Last May, I hung an exhibit in an interactive gallery. I asked viewers to caption four of my self-portraits and caption themselves in the mirror. I'm curious about perception. How two people can experience the same moment in completely different ways.

Look at the image above. How do you caption the emotion? Some answers from the May show: sadness, leaning in, doubt, fear, anticipation, relief, concentration, humility, depression, defeat, solace, grief, joy, contemplation.

A single image, yet varied perceptions. Defeat and solace; grief and joy; fear and relief.

Into every encounter, we carry a filter. Sometimes that filter is clear, but often it's cloudy--clouded by our expectations and our history. We think someone is unkind when she's actually distracted. We assume someone is happy when he's actually in pain. We perceive chaos where there's magic or tension where there's beautiful honesty. It's difficult to see clearly.

And it's helpful to know our perceptions are not reality. They are not the truth. When we're mindful, we open ourselves and remove these filters. We understand there are many views of the same situation. We might not like it. We might really want our particular view. But that's not how life is. There's freedom in letting go. 

This holiday season, can you see someone in a new way? Can you remove an old, muddy filter? Can you view a situation differently? Can you see yourself as beautiful?

December 12, 2014

New Grooves

I like routine. I find comfort in my morning meditation, Friday yoga class, nightly hot tub, and Saturday farmer's market. Routine is soothing. And it's also rut-making. Mark likes to try new things and he easily goes with the flow. I often resist. Yet the resistance sends a veiled message: don't assume, try something new, just show up.

When I take a fresh path, even the slightest veer, it's always worthwhile. My experience changes and my mood shifts. Sometimes I resist the entire time, yet I emerge differently. I see life in a new way. Old ruts can indeed become new grooves.

December 10, 2014

Slow Down

The season is winter. Animals hibernate, conserving their energy. Plants go dormant, covered in snow. Darkness sits on the earth, asking it to sleep. There's a beautiful stillness in winter; a place for restoration. Yet we humans create bustle and doing. We actually choose the busyness--parties, shopping, gifting, scheduling.  

Mark and I did errands on Saturday and saw an interesting juxtaposition: holiday music declared "the most wonderful time of the year" while people with tense, tired faces pushed and rushed. We receive cards in the mail that contain no message, no intimacy. It's as if cards, gifts, and holiday cheer are on the very long to-do list. 

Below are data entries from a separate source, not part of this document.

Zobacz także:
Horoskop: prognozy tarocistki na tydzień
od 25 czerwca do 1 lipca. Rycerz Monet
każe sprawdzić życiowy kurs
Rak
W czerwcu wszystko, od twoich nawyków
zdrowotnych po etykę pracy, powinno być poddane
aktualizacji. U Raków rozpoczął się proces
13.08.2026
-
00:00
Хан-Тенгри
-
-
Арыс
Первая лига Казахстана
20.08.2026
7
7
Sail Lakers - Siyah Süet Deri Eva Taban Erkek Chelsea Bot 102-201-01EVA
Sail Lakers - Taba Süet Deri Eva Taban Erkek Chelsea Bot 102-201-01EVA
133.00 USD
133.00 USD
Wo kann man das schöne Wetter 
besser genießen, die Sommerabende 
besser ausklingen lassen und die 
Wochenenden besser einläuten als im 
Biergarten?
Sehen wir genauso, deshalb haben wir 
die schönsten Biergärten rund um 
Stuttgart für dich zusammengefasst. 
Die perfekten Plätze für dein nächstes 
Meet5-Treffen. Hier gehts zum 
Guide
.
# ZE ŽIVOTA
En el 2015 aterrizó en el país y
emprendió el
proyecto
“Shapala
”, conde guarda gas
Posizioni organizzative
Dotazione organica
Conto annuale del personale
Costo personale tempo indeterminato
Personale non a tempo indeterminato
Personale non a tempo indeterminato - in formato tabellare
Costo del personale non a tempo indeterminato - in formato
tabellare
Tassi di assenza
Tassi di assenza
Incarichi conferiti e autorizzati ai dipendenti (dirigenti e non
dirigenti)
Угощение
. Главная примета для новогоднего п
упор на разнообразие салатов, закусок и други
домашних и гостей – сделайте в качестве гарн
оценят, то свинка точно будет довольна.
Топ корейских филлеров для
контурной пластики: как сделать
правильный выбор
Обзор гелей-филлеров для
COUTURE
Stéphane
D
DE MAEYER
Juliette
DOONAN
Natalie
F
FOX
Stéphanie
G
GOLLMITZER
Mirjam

Remember: this is the season of hibernation. We can choose quiet and rest. We can slow down. I want to do less and appreciate more; to make deeper connections with fewer people; to minimize gifts and expand love; to work from my heart, not external pressure; and to listen to nature, as it gracefully rests.

November 18, 2014

How Do You Want to be Remembered?

Before dad's heart surgery, we had interesting conversations about death. Funerals, obituaries, and end-of-life care. I knew dad would survive the surgery, but it was a prompt for honest discussion of death. Thought-provoking ideas for anyone, at any time.

One of the questions I asked him: after you die, how do you hope friends and family remember you? I like this question, for all of us. How do I want to be remembered? It's helpful to ponder and feel my answer, and articulate it in detail. Then compare this answer to how I'm living life right now. Are my daily actions aligned with how I hope to be remembered? If not, what changes can I make?

We all pretend death is far in the future. A future we hope never comes. Yet being curious about death allows us to fully live life; to live life according to what we most value; to live life true to ourselves.